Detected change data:
════

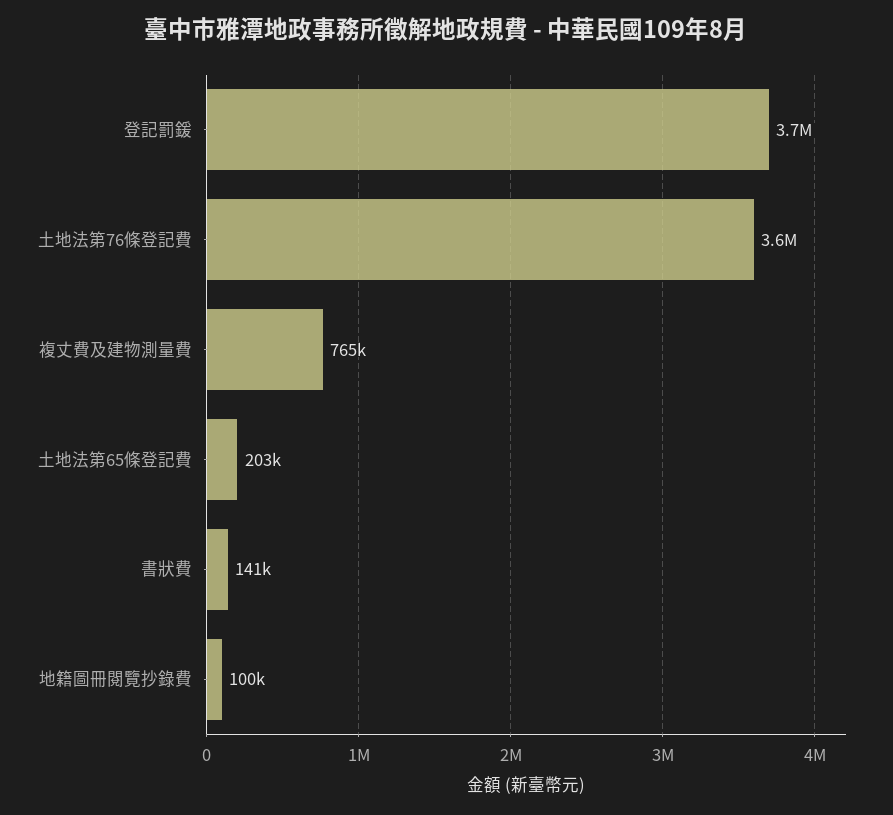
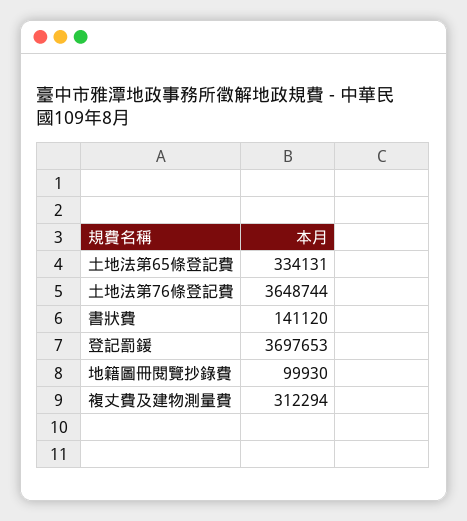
  {
    "登記罰鍰": 3697653,
    "土地法第76條登記費": 3648744,
-   "複丈費及建物測量費": 765000,
+   "複丈費及建物測量費": 312294,
-   "土地法第65條登記費": 203000,
+   "土地法第65條登記費": 334131,
    "書狀費": 141120,
    "地籍圖冊閱覽抄錄費": 99930
  }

════

Retype each line above exactly and leave out any picture.

EXERCISE RESULT:
  {
    "登記罰鍰": 3697653,
    "土地法第76條登記費": 3648744,
-   "複丈費及建物測量費": 765000,
+   "複丈費及建物測量費": 312294,
-   "土地法第65條登記費": 203000,
+   "土地法第65條登記費": 334131,
    "書狀費": 141120,
    "地籍圖冊閱覽抄錄費": 99930
  }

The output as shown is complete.